Tuesday, July 12, 2016

Horseradish Sauce

This weekend, I traveled to Buffalo to witness my Godson's wedding.  I ate well.  It was an odd experience, being sans children.  You would think having time without household chores or people to serve, I'd have written something but alas, I discovered, my time management skills are worse than I thought, for I am a sufficient reason to not get to the keyboard.

While at the hotel, the Taste of Buffalo filled the street outside the lobby.  I enjoyed wine ice cream and fried risotto and even took a turn at Karaoke.  Mercifully, the video my mom took is too long to upload so my teens won't have to suffer having their mom's warbling preserved forever in internet amber.    It's good to know it's there though, sort of like a plausible threat of mutually assured destruction.  They don't want it out. I don't want it out. They behave, I retain a hint of dignity online, if not in reality.  

During the course of the weekend, I spent a lot of time thinking about having ten kids, raising them, and the ups and downs of it all.   Someone at the reception asked if I'd wanted ten kids and if I'd considered how much work it would be before beginning this journey.   I admit, sometimes the bills, fights, messes, assignments, schedules and demands for regular meals can overwhelm.  

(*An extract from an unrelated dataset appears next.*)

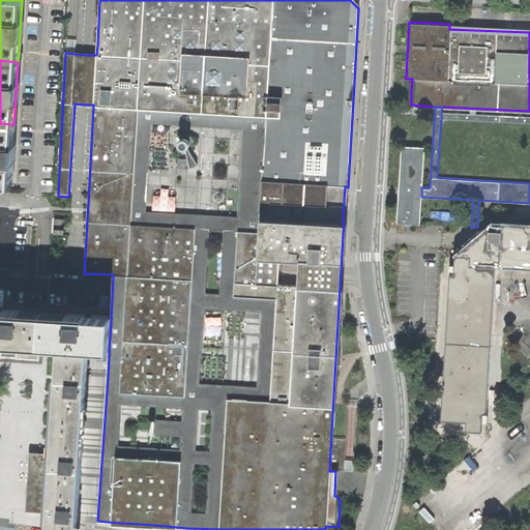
[(529,116),(441,111),(441,118),(529,122),(529,116)]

I finished the trip with a dinner at the Anchor Bar annex at the airport.  I ate wings and Beef on Weck, which if you don't know, is a Buffalo specialty.  It is thinly sliced roast beef au jus on a crusty roll studded with kosher salt and caraway seeds. A thin layer of horseradish sauce is considered a must.   One would never think, you know what I want?  Horseradish sauce. If one considers horseradish sauce alone, one would never consume it. It's bitter, it leaves a bite on your tongue.  Why would you agree to have horseradish sauce?  However the whole sandwich rocks and I'm only sorry it isn't something that's caught on anywhere else but Buffalo.

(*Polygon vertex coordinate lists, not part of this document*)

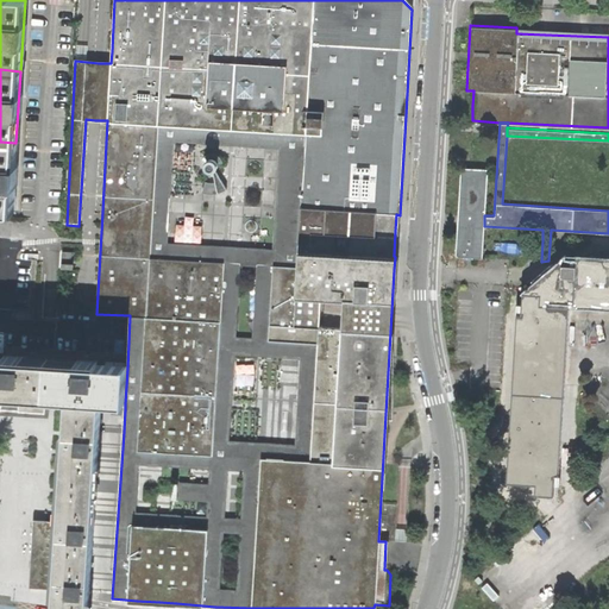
[(0,213),(12,214),(16,143),(0,142),(0,213)]
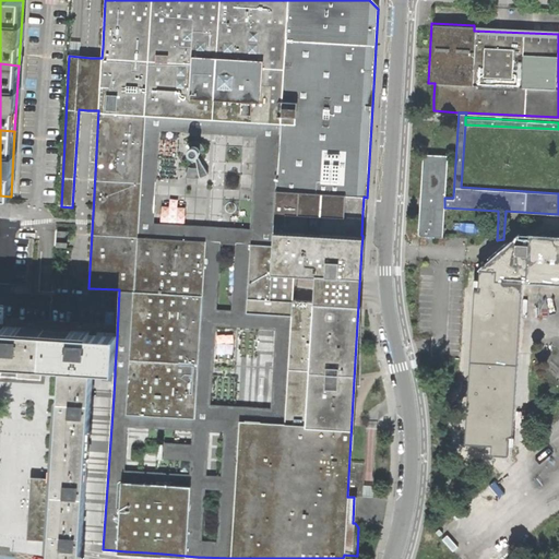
[(447,154),(424,153),(420,192),(418,235),(442,237),(444,207),(444,198),(447,154)]
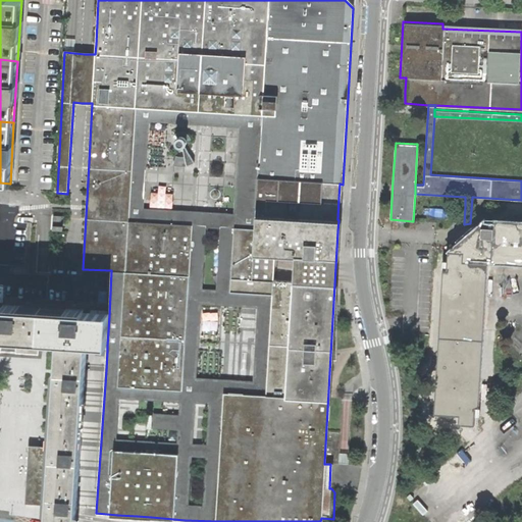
[(492,260),(492,263),(521,265),(521,214),(516,214),(516,219),(494,218),(494,222),(485,221),(485,217),(481,219),(476,222),(470,223),(464,224),(458,228),(453,236),(453,239),(446,243),(446,244),(448,245),(447,269),(442,269),(434,414),(459,416),(459,422),(474,423),(475,405),(478,405),(486,264),(470,262),(470,259),(492,260)]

Considering only all the labor and trials and scourges of having ten kids is rather like eating horseradish sauce alone.   Who wants to go to the DMV 20 times in one's life?  Who wants to fold 100 socks a week?  Who wants to do dishes for 33 every day if you count all the meals?  Who wants to drive a 12 passenger van?  Who wants to read aloud the Harry Potter series 7 times thus far, and try to must all the energy you had at the first go around?  Who wants to hear 10 "Hey Mom, guess what I dreamed last night?" summaries at breakfast?  Or change diapers for 23 years?  Or solve fights seemingly to the death between a five year old and her older sister over an invisible cat?  Alone, it's untenable, there's just no way, it's too much work, too hard, too expensive, too protracted, too much too much too much.

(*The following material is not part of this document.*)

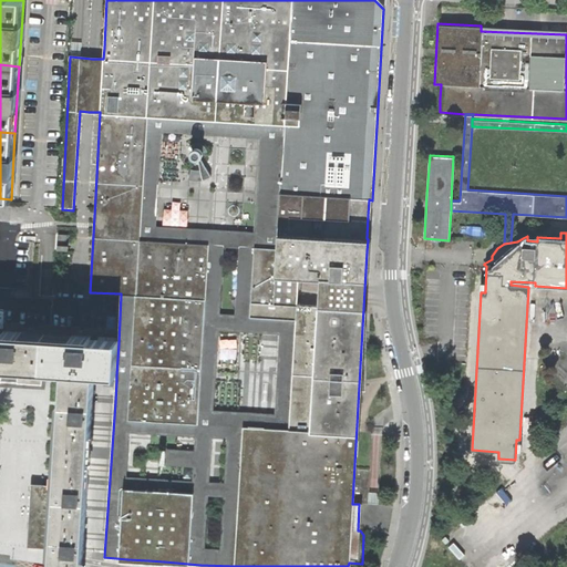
[(43,385),(44,375),(47,334),(7,332),(6,336),(0,334),(0,382),(2,383),(3,372),(12,373),(20,373),(20,384),(33,385),(43,385)]
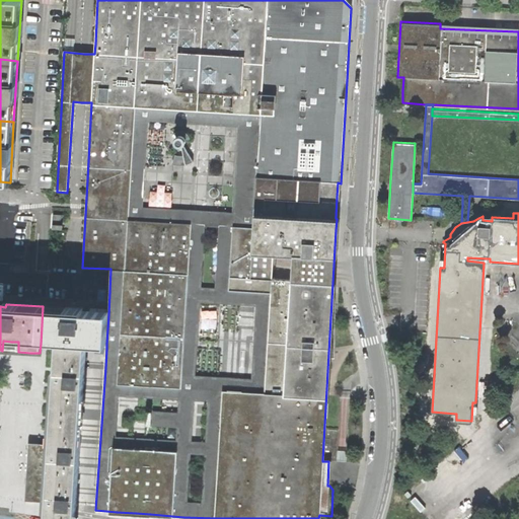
[(55,369),(51,446),(55,446),(81,448),(86,371),(87,348),(96,348),(106,349),(106,344),(108,314),(93,313),(83,312),(83,309),(74,308),(43,306),(41,344),(50,345),(59,346),(58,362),(58,369),(55,369)]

Absent love, it's overwhelming and at times, it even has a bite.

However...when it is spread over the whole of life, these trials augment everything else.  The sufferings of parenting, they fade like labor pains, even the big ones like teens rebelling or toddlers potty training. The bite doesn't remain, only the flavor, and the whole family, is one I'd order again in a heartbeat, horseradish sauce and all.   They are a feast set for me.  



Bon Appetite.

1 comment:

MarieC said...

I found you via CMR and I really enjoyed this piece. So very true.